Carl wanted to punch the woman in the face. I obviously won’t, but man would I love to, he said to himself. He also wondered if he’d have felt this strongly toward her if it weren’t for the paranoid glances she kept darting his way since he had sat on the seat parallel to hers. He immediately arched his eyesight to the floor and noticed her masculine leather-look black boots with a platform so unnecessary they were bound to add a couple of inches to her height. Carl then noticed how the woman’s jeans were too short for her legs showing almost to the top of these hideous boots, which made him believe she was a completely stupid woman for dressing so badly.
As he sat in his seat waiting for the train to leave the station, and with nothing to occupy him yet (he didn’t like getting his things out until everyone was seated and the train started moving), the corner of his eye was engaged with the woman. Her presence alone became irritating to him, everything she did he now had to witness and note. He felt he didn’t exactly have to go out of his way to be distracted by her, or to find excuses for his irritability. She began tapping her nail on a lipstick case, at least that is what he assumed it to be. She wants to irritate me, the bitch, he thought to himself.
The train slowly began to move and Carl began to settle himself. He folded up his coat and arranged it on the chair beside him, pulled down his tray and placed on it his phone, wallet and iPod. This distracted him for a little until the woman caught his eye again. He indirectly became cantankerous with the entire female gender as the woman continuously shook her hair, using a compact mirror to look down her nose at herself. Carl immediately questioned the sanity of women in general, and found that the vanity of this woman in particular disgusted him. His petulant glare became a frown as she stopped fixing herself in the mirror and produced a clicking sound instead. Carl tried to figure out how she was making the sound, and although it seemed as if it were coming from her mouth he wouldn’t believe it because of how socially bizarre that would be.
He decided to drown out her annoyingness by listening to music. As he listened to his country rock album he tapped his foot on the floor and his fingers on the tray simultaneously. Unfortunately for Carl he felt as he were stripped of his sanity as his battery died five minutes in; if he was forced to sit across from this painfully annoying woman due to a packed train he should at least be given simple pleasures, such as the ability to listen to his own music.
Now, being forced out of his musical cocoon that once protected him from outside annoyances and gave him the chance to grow out of his prickly shell, Carl was left to take in his surroundings. As he was determined to ignore the exasperating woman, all he was left to look at was the balding head of the man in front. This man he could work with; he seemed to be a respectable well-dressed businessman surrounded by his business pals. Carl thought all he had to endure was looking at the back of the guy’s head and listen to his business-talk, and that he could do. That is until the train started to pass fields and for some reason, that Carl couldn’t put his finger on, the man repeatedly turned around to almost face Carl, pointing out the window and mumbling to his friends. This highly agitated Carl that the man was crossing a boundary by turning around, it agitated Carl that he didn’t understand what the man was enthusiastically pointing at, and it agitated him how the man was dressed like a businessman yet had the general appearance of a farmer.
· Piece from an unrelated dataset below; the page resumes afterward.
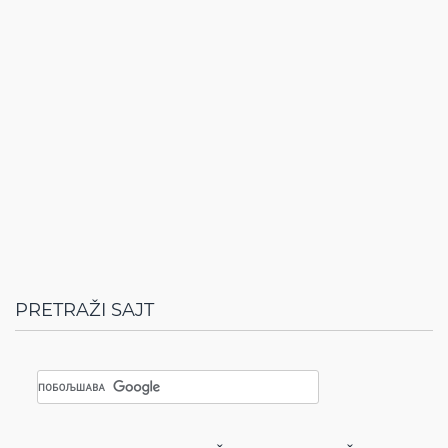
PRETRAŽI SAJT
Ironically, this didn’t hold his attention for too long, as he was diverted from this trying man back to the grating woman with the man boots as she began singing to herself. She was teasing Carl’s patience as the singing became louder and she would start then stop then start again, so that every time she would start, a new annoyance would commence. He remained annoyed by the man and by the woman simultaneously, and although he did consider how it was rather heartless and bitter of him, he pondered as to whether this woman was actually crazy. However rather than feel sympathy, Carl was, as he had been throughout the journey, irritated.
* * *
Only an hour left of his four hour journey, Carl was beginning to block out the annoying woman by trying to control his travel sickness. He had got into a comfortable position slouched in his seat, fixated on a spot on the window and frequently exhaled as if to calm himself. Randomly, in his right ear he could hear the sweet voice of a little girl who was sitting behind him. She was singing, very delicately, a song she had made up herself. The way the sound bounced off the glass and into his ear he knew she was pressed up close to the window, no doubt admiring the scenery outside. The song was soothing and the sweetness of this little girl made Carl laugh. He thought of how charming it was for her to begin abruptly singing her own song amongst the hustle and bustle of a busy train. He loved how she was comfortable within her own modest space, engaged with the view outside her window, not acknowledging the man who might hear her in front or even the person she was travelling with. The free-spirit and happiness he sensed from the little girl made him light up and admire her. He sat soundly listening to the singing, smiling, as the woman parallel to him nodding along to her own music caught his eye yet again. His beaming smile became a subtle smile as he realised who he had become. As the woman caught him staring he looked forward toward the man who was pointing out of the window yet again. Carl closed his eyes and finally felt content.